> _Provided passage_
Zoledronic acid alters hematopoiesis and generates breast tumor-suppressive bone marrow cells

Jessalyn M. Ubellacker, Marie-Therese Haider, Molly J. DeCristo, Gloria Allocca, Nicola J. Brown, Daniel P. Silver, Ingunn Holen, Sandra S. McAllister

The bone-targeting agent zoledronic acid (ZOL) increases breast cancer survival in subsets of patients, but the underlying reasons for this protective effect are unknown. ZOL modulates the activity of osteoclasts and osteoblasts, which form hematopoietic stem cell niches, and therefore may affect hematopoietic cells that play a role in breast cancer progression. Immunocompetent and immunocompromised strains of mice commonly used for breast cancer research were injected with a single, clinically relevant dose of ZOL (100 μg/kg) or vehicle control. The effects of ZOL on the bone marrow microenvironment (bone volume, bone cell number/activity, extracellular matrix composition) were established at various time points following treatment, using micro-computed tomography (μCT) analysis, histomorphometry, ELISA and immunofluorescence. The effects on peripheral blood and bone marrow hematopoietic progenitor populations were assessed using a HEMAVET® hematology analyzer and multicolor flow cytometry, respectively. Tumor support function of bone marrow cells was determined using an in vivo functional assay developed in our laboratory. Using multiple mouse strains, we observed transient changes in numbers of hematopoietic stem cells, myeloid-biased progenitor cells, and lymphoid-biased cells concurrent with changes to hematopoietic stem cell niches following ZOL administration. Importantly, bone marrow cells from mice treated with a single, clinically relevant dose of ZOL inhibited breast tumor outgrowth in vivo. The ZOL-induced tumor suppressive function of the bone marrow persisted beyond the time point at which numbers of hematopoietic progenitor cells had returned to baseline. These findings provide novel evidence that alterations to the bone marrow play a role in the anti-tumor activity of ZOL and suggest possibilities for capitalizing on the beneficial effects of ZOL in reducing breast cancer development and progression.

> _Task directions_
Translate this sentence from the abstract on zoledronic acid into Spanish: "Importantly, bone marrow cells from mice treated with a single, clinically relevant dose of ZOL inhibited breast tumor outgrowth in vivo."

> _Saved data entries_
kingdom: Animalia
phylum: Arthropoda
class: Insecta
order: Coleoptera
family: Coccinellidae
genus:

> _Completed exercise_
Es importante destacar que las células de médula ósea de ratones tratados con una dosis única y clínicamente relevante de ZOL inhibieron el crecimiento de tumores de mama in vivo.